Collected data entries:
☆ ☆ ☆ ☆

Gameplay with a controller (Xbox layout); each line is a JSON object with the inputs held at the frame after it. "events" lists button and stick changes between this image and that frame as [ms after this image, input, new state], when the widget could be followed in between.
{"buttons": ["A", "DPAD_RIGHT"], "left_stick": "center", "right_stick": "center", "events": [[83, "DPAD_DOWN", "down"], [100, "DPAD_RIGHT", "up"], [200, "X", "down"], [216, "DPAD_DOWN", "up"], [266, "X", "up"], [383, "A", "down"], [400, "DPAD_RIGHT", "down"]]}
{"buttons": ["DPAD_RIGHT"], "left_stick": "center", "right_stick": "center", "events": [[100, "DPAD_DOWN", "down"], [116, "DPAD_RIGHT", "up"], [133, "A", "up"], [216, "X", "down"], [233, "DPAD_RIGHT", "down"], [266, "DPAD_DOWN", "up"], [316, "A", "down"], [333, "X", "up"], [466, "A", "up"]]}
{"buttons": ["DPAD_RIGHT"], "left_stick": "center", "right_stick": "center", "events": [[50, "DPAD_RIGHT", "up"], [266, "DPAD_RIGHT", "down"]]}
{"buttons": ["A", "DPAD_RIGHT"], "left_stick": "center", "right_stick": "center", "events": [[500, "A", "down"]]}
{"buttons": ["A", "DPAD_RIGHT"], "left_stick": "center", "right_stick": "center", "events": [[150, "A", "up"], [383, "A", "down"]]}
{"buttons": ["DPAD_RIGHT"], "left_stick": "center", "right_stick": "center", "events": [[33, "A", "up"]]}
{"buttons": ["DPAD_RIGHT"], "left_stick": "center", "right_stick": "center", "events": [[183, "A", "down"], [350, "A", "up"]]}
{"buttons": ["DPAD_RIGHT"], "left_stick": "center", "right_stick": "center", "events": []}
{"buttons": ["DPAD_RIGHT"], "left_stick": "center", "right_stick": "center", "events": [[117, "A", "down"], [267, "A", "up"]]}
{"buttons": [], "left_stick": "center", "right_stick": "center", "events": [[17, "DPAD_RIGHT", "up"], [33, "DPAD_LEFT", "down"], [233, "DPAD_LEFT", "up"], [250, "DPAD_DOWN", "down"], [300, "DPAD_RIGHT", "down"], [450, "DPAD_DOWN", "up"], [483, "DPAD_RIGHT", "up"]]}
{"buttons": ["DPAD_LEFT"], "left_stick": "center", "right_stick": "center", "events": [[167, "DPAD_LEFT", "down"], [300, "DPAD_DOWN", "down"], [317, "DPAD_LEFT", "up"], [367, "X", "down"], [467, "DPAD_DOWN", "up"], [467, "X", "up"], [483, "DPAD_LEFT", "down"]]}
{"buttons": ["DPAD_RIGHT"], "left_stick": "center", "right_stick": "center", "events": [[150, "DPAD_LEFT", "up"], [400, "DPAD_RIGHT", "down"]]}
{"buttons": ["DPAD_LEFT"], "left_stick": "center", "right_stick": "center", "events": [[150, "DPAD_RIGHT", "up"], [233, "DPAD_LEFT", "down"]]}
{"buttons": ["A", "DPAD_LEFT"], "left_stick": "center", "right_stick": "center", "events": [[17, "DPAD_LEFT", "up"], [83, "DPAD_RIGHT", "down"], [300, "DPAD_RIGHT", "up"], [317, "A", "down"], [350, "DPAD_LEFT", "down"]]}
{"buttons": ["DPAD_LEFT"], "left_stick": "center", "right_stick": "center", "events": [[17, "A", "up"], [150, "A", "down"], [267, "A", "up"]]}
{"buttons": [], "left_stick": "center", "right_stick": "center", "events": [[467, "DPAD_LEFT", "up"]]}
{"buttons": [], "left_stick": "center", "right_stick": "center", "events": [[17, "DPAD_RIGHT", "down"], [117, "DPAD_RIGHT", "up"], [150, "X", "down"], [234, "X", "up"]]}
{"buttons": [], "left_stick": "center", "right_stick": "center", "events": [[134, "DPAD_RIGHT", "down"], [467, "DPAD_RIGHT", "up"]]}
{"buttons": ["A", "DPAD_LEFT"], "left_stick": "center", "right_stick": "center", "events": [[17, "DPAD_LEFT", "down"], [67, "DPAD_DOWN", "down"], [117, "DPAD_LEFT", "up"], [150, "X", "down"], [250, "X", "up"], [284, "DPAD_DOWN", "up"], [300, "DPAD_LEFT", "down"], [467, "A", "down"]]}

☆ ☆ ☆ ☆

Your task: Set down every entry again, exactly as written.

Answer box:
Gameplay with a controller (Xbox layout); each line is a JSON object with the inputs held at the frame after it. "events" lists button and stick changes between this image and that frame as [ms after this image, input, new state], when the widget could be followed in between.
{"buttons": ["A", "DPAD_RIGHT"], "left_stick": "center", "right_stick": "center", "events": [[83, "DPAD_DOWN", "down"], [100, "DPAD_RIGHT", "up"], [200, "X", "down"], [216, "DPAD_DOWN", "up"], [266, "X", "up"], [383, "A", "down"], [400, "DPAD_RIGHT", "down"]]}
{"buttons": ["DPAD_RIGHT"], "left_stick": "center", "right_stick": "center", "events": [[100, "DPAD_DOWN", "down"], [116, "DPAD_RIGHT", "up"], [133, "A", "up"], [216, "X", "down"], [233, "DPAD_RIGHT", "down"], [266, "DPAD_DOWN", "up"], [316, "A", "down"], [333, "X", "up"], [466, "A", "up"]]}
{"buttons": ["DPAD_RIGHT"], "left_stick": "center", "right_stick": "center", "events": [[50, "DPAD_RIGHT", "up"], [266, "DPAD_RIGHT", "down"]]}
{"buttons": ["A", "DPAD_RIGHT"], "left_stick": "center", "right_stick": "center", "events": [[500, "A", "down"]]}
{"buttons": ["A", "DPAD_RIGHT"], "left_stick": "center", "right_stick": "center", "events": [[150, "A", "up"], [383, "A", "down"]]}
{"buttons": ["DPAD_RIGHT"], "left_stick": "center", "right_stick": "center", "events": [[33, "A", "up"]]}
{"buttons": ["DPAD_RIGHT"], "left_stick": "center", "right_stick": "center", "events": [[183, "A", "down"], [350, "A", "up"]]}
{"buttons": ["DPAD_RIGHT"], "left_stick": "center", "right_stick": "center", "events": []}
{"buttons": ["DPAD_RIGHT"], "left_stick": "center", "right_stick": "center", "events": [[117, "A", "down"], [267, "A", "up"]]}
{"buttons": [], "left_stick": "center", "right_stick": "center", "events": [[17, "DPAD_RIGHT", "up"], [33, "DPAD_LEFT", "down"], [233, "DPAD_LEFT", "up"], [250, "DPAD_DOWN", "down"], [300, "DPAD_RIGHT", "down"], [450, "DPAD_DOWN", "up"], [483, "DPAD_RIGHT", "up"]]}
{"buttons": ["DPAD_LEFT"], "left_stick": "center", "right_stick": "center", "events": [[167, "DPAD_LEFT", "down"], [300, "DPAD_DOWN", "down"], [317, "DPAD_LEFT", "up"], [367, "X", "down"], [467, "DPAD_DOWN", "up"], [467, "X", "up"], [483, "DPAD_LEFT", "down"]]}
{"buttons": ["DPAD_RIGHT"], "left_stick": "center", "right_stick": "center", "events": [[150, "DPAD_LEFT", "up"], [400, "DPAD_RIGHT", "down"]]}
{"buttons": ["DPAD_LEFT"], "left_stick": "center", "right_stick": "center", "events": [[150, "DPAD_RIGHT", "up"], [233, "DPAD_LEFT", "down"]]}
{"buttons": ["A", "DPAD_LEFT"], "left_stick": "center", "right_stick": "center", "events": [[17, "DPAD_LEFT", "up"], [83, "DPAD_RIGHT", "down"], [300, "DPAD_RIGHT", "up"], [317, "A", "down"], [350, "DPAD_LEFT", "down"]]}
{"buttons": ["DPAD_LEFT"], "left_stick": "center", "right_stick": "center", "events": [[17, "A", "up"], [150, "A", "down"], [267, "A", "up"]]}
{"buttons": [], "left_stick": "center", "right_stick": "center", "events": [[467, "DPAD_LEFT", "up"]]}
{"buttons": [], "left_stick": "center", "right_stick": "center", "events": [[17, "DPAD_RIGHT", "down"], [117, "DPAD_RIGHT", "up"], [150, "X", "down"], [234, "X", "up"]]}
{"buttons": [], "left_stick": "center", "right_stick": "center", "events": [[134, "DPAD_RIGHT", "down"], [467, "DPAD_RIGHT", "up"]]}
{"buttons": ["A", "DPAD_LEFT"], "left_stick": "center", "right_stick": "center", "events": [[17, "DPAD_LEFT", "down"], [67, "DPAD_DOWN", "down"], [117, "DPAD_LEFT", "up"], [150, "X", "down"], [250, "X", "up"], [284, "DPAD_DOWN", "up"], [300, "DPAD_LEFT", "down"], [467, "A", "down"]]}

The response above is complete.